There's also the story of Mr. Bulstrode, the banker, who controls the finances in town. He has a secret, and when a rascal named Raffles shows up, threatening to tell all, Bulstrode ends up indirectly killing him, and implicates Lydgate at the same time.
The novel was subtitled a "Study of Provincial Life," creates a world, and it is especially apt that the novel is named after the town, for it is front and center. Eliot does not glorify provincial life--there are sections that perhaps too closely describe the tedium of everyday life, such as the wrangling around the hiring of a curate for the new hospital. But for those who disparage the town, such as when Lydgate says, "'I have not yet been pained by finding any excessive talent in Middlemarch,'" she also points out, "But I have noticed that one always believes one's town to be more stupid than any other. I have made up my mind to take Middlemarch as it comes, and shall be obliged if the town will take me in the same way. I have certainly found some charms in it which are much greater than I had expected."
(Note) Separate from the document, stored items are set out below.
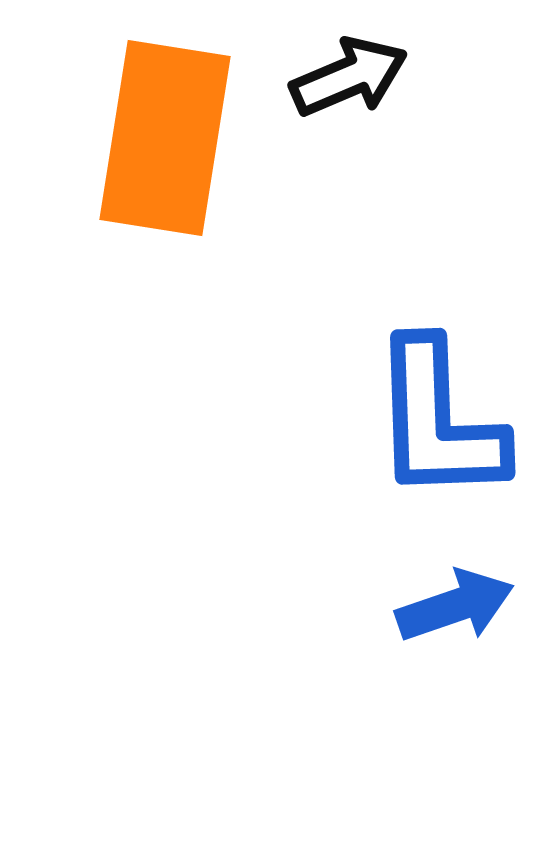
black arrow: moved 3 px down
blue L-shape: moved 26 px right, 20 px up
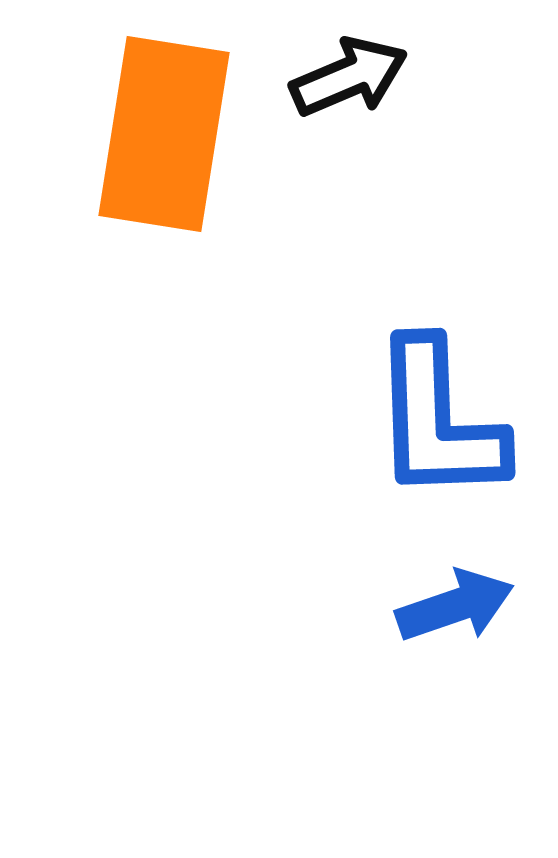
orange rectangle: moved 1 px left, 4 px up
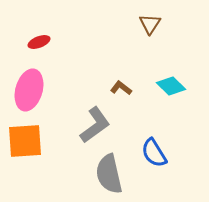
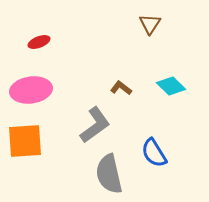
pink ellipse: moved 2 px right; rotated 66 degrees clockwise
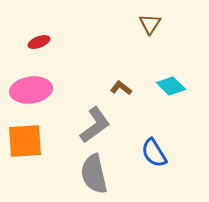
gray semicircle: moved 15 px left
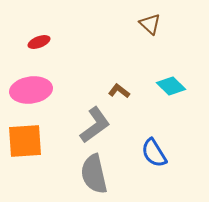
brown triangle: rotated 20 degrees counterclockwise
brown L-shape: moved 2 px left, 3 px down
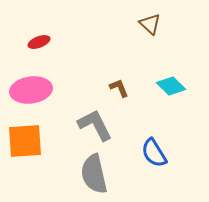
brown L-shape: moved 3 px up; rotated 30 degrees clockwise
gray L-shape: rotated 81 degrees counterclockwise
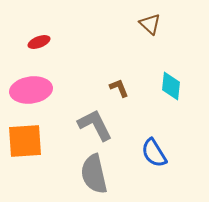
cyan diamond: rotated 52 degrees clockwise
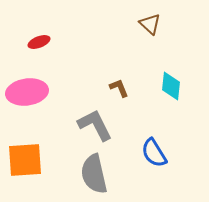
pink ellipse: moved 4 px left, 2 px down
orange square: moved 19 px down
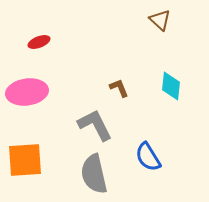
brown triangle: moved 10 px right, 4 px up
blue semicircle: moved 6 px left, 4 px down
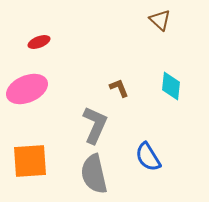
pink ellipse: moved 3 px up; rotated 15 degrees counterclockwise
gray L-shape: rotated 51 degrees clockwise
orange square: moved 5 px right, 1 px down
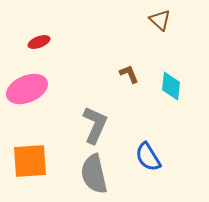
brown L-shape: moved 10 px right, 14 px up
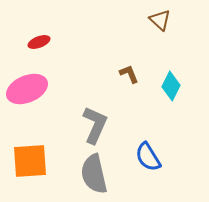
cyan diamond: rotated 20 degrees clockwise
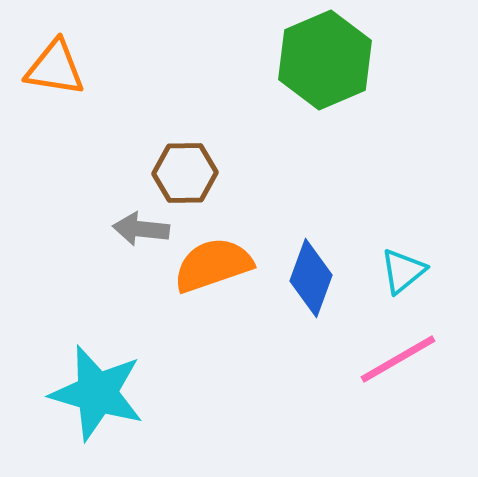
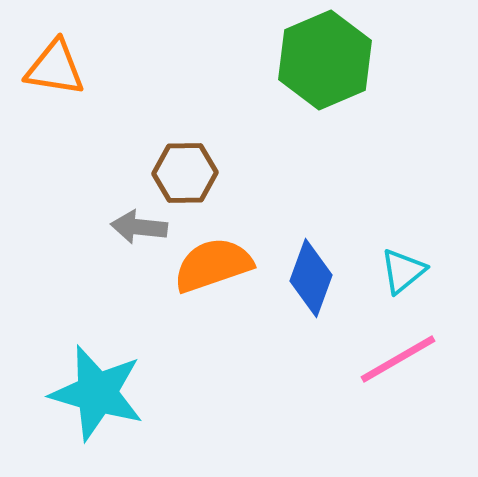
gray arrow: moved 2 px left, 2 px up
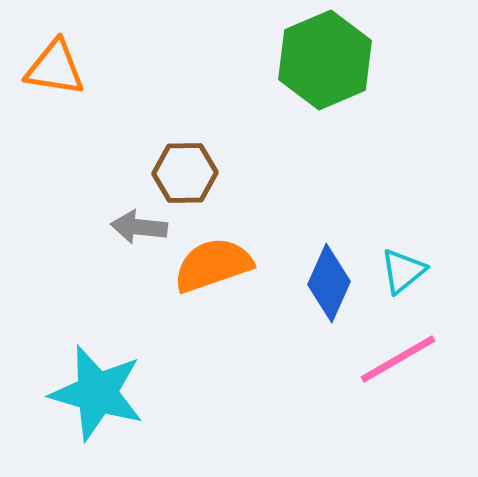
blue diamond: moved 18 px right, 5 px down; rotated 4 degrees clockwise
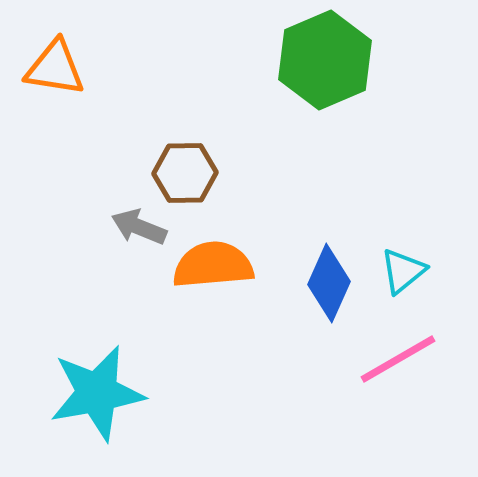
gray arrow: rotated 16 degrees clockwise
orange semicircle: rotated 14 degrees clockwise
cyan star: rotated 26 degrees counterclockwise
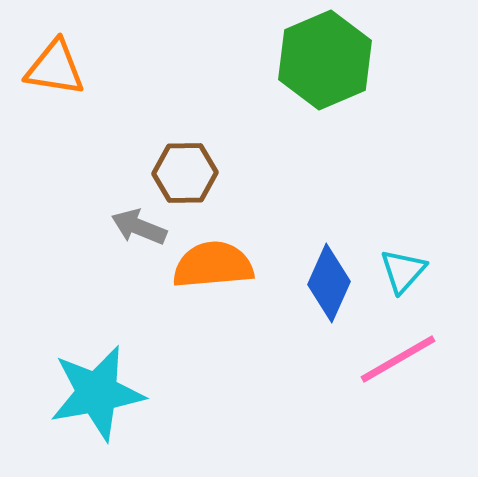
cyan triangle: rotated 9 degrees counterclockwise
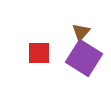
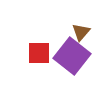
purple square: moved 12 px left, 2 px up; rotated 6 degrees clockwise
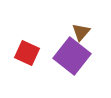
red square: moved 12 px left; rotated 25 degrees clockwise
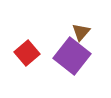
red square: rotated 25 degrees clockwise
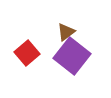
brown triangle: moved 15 px left; rotated 12 degrees clockwise
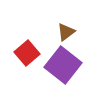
purple square: moved 9 px left, 9 px down
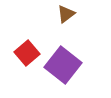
brown triangle: moved 18 px up
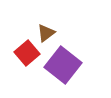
brown triangle: moved 20 px left, 19 px down
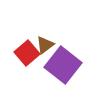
brown triangle: moved 1 px left, 12 px down
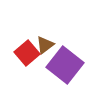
purple square: moved 2 px right
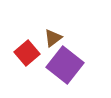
brown triangle: moved 8 px right, 7 px up
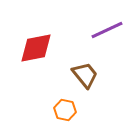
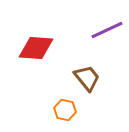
red diamond: rotated 15 degrees clockwise
brown trapezoid: moved 2 px right, 3 px down
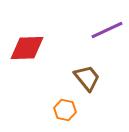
red diamond: moved 9 px left; rotated 6 degrees counterclockwise
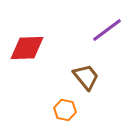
purple line: rotated 12 degrees counterclockwise
brown trapezoid: moved 1 px left, 1 px up
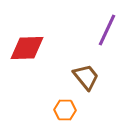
purple line: rotated 28 degrees counterclockwise
orange hexagon: rotated 10 degrees counterclockwise
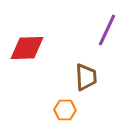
brown trapezoid: rotated 36 degrees clockwise
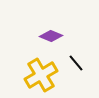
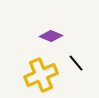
yellow cross: rotated 8 degrees clockwise
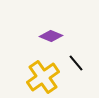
yellow cross: moved 2 px right, 2 px down; rotated 12 degrees counterclockwise
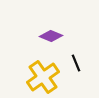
black line: rotated 18 degrees clockwise
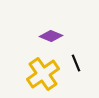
yellow cross: moved 3 px up
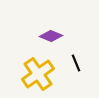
yellow cross: moved 5 px left
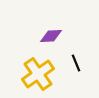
purple diamond: rotated 25 degrees counterclockwise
Eliot can be both mordantly funny: "He was loud, robust, and was sometimes spoken of as being 'given to indulgence'--chiefly in swearing, drinking, and beating his wife,'" and philosophical: "He distrusted her affection; and what loneliness is more lonely than distrust?" And then there are similes worthy of Raymond Chandler: "his rank penetrated them as if it had been an odor."
It is coincidental that I read this while also reading Jeffrey Eugenides' The Marriage Plot, for Middlemarch is one of the best examples of that genre. Though two marriages come to bad ends, there is still hope in Eliot's world: "Marriage, which has been the bourne of so many narratives, is still a great beginning, as it was to Adam and Eve, who kept their honeymoon in Eden, but had their first little one among the thorns and thistles of the wilderness. It is still the beginning of the home epic--the gradual conquest or irremediable loss of that complete union which makes the advancing years a climax, and age the harvest of sweet memories in common."